__Your assignment__. The answer must consist of every line below that holds the word "Coverage".

Difference listings:

·····

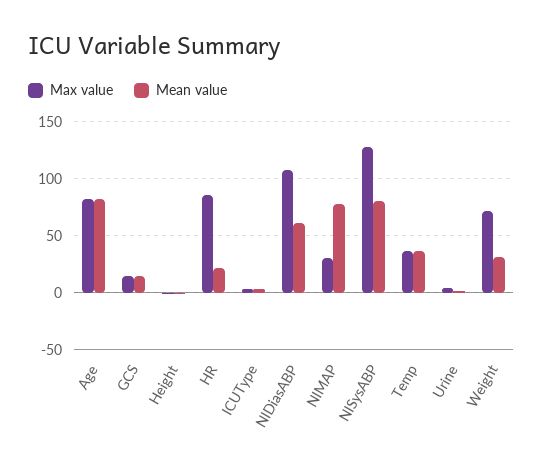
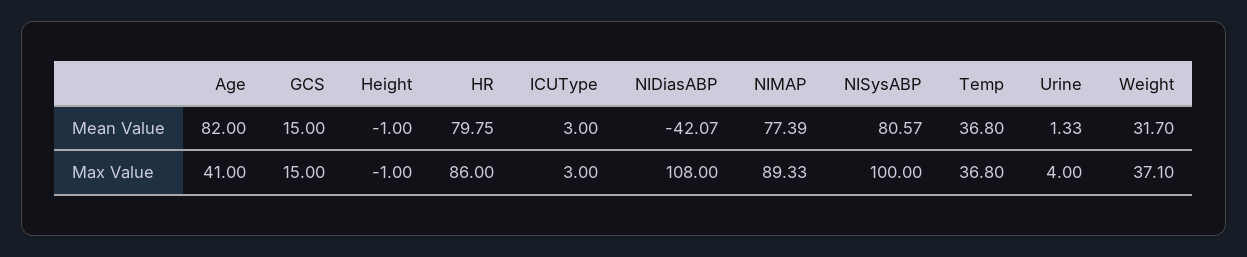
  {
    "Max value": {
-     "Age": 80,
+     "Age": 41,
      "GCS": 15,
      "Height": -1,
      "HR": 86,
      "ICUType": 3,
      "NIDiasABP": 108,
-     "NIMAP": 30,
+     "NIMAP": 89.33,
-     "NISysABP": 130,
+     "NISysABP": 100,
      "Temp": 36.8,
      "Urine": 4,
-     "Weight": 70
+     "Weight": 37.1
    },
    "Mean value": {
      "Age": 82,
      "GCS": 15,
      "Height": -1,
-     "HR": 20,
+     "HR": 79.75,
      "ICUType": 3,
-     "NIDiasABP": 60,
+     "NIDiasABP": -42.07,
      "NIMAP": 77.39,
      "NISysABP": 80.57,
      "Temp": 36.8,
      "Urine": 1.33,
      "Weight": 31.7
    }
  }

·····

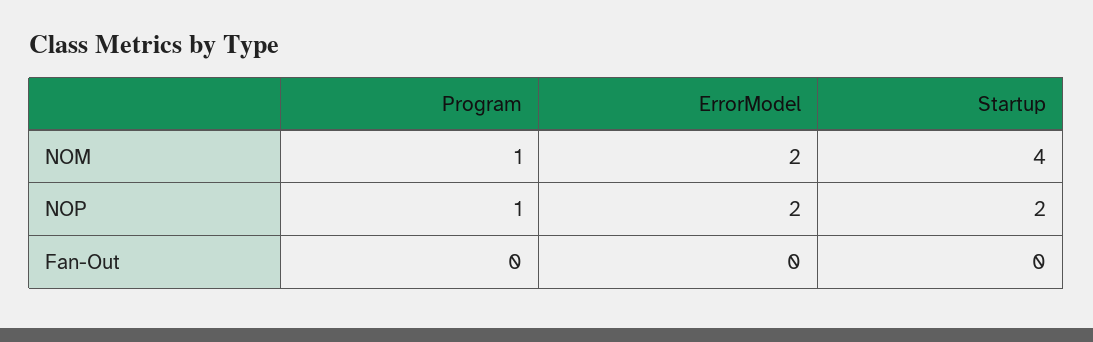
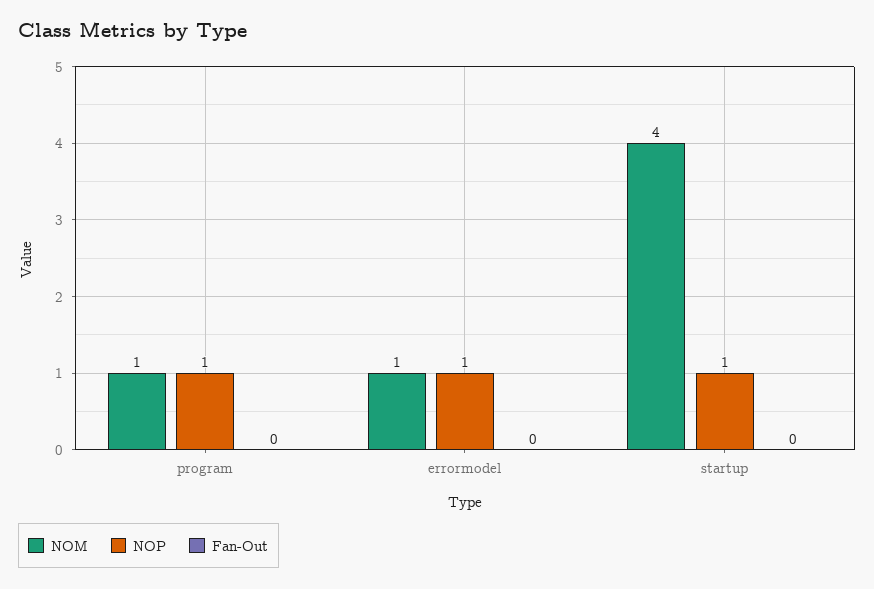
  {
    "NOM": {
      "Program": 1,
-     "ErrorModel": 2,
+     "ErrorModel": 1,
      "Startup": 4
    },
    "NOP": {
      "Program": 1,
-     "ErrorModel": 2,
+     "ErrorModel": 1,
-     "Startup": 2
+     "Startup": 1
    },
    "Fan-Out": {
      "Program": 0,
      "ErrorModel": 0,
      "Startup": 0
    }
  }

·····

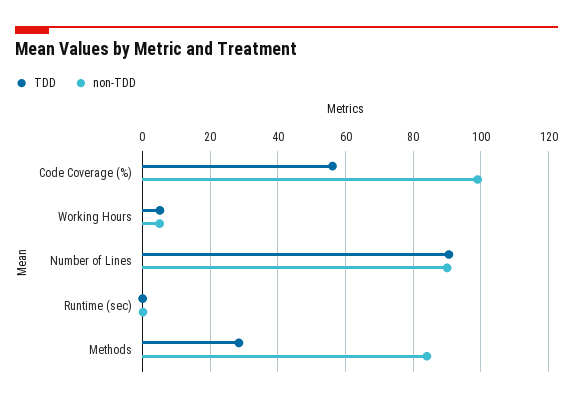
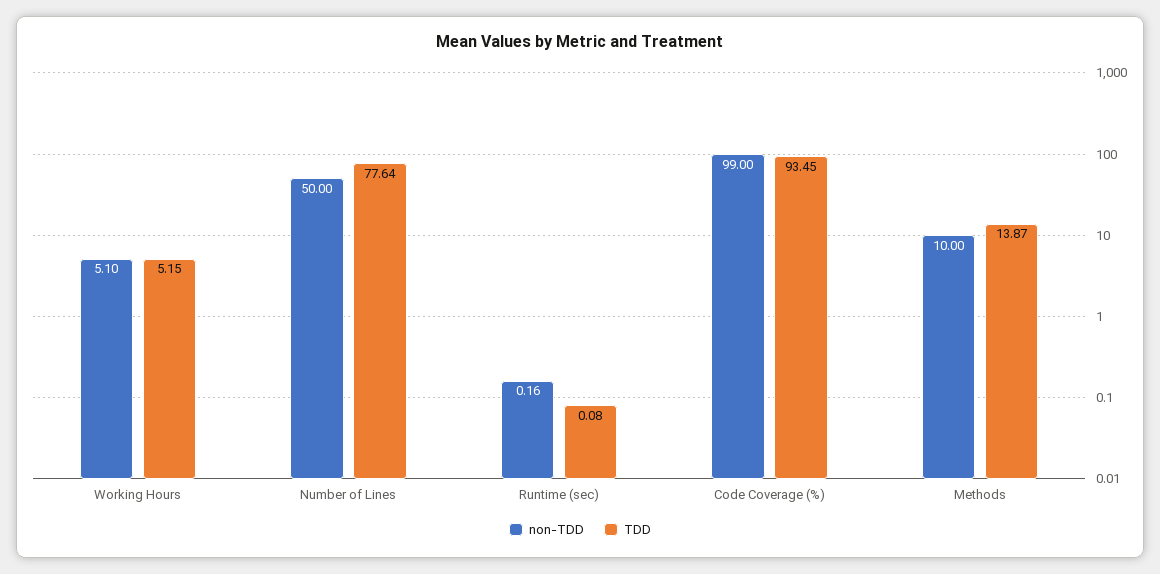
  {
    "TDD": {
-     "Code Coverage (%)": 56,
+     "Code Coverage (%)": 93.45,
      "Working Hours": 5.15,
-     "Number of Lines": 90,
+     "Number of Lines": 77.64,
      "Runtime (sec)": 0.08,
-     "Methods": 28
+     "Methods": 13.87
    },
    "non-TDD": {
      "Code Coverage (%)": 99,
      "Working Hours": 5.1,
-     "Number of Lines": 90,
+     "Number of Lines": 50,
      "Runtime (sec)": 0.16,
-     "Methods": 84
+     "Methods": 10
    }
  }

·····

__Answer to this problem__.
-     "Code Coverage (%)": 56,
+     "Code Coverage (%)": 93.45,
      "Code Coverage (%)": 99,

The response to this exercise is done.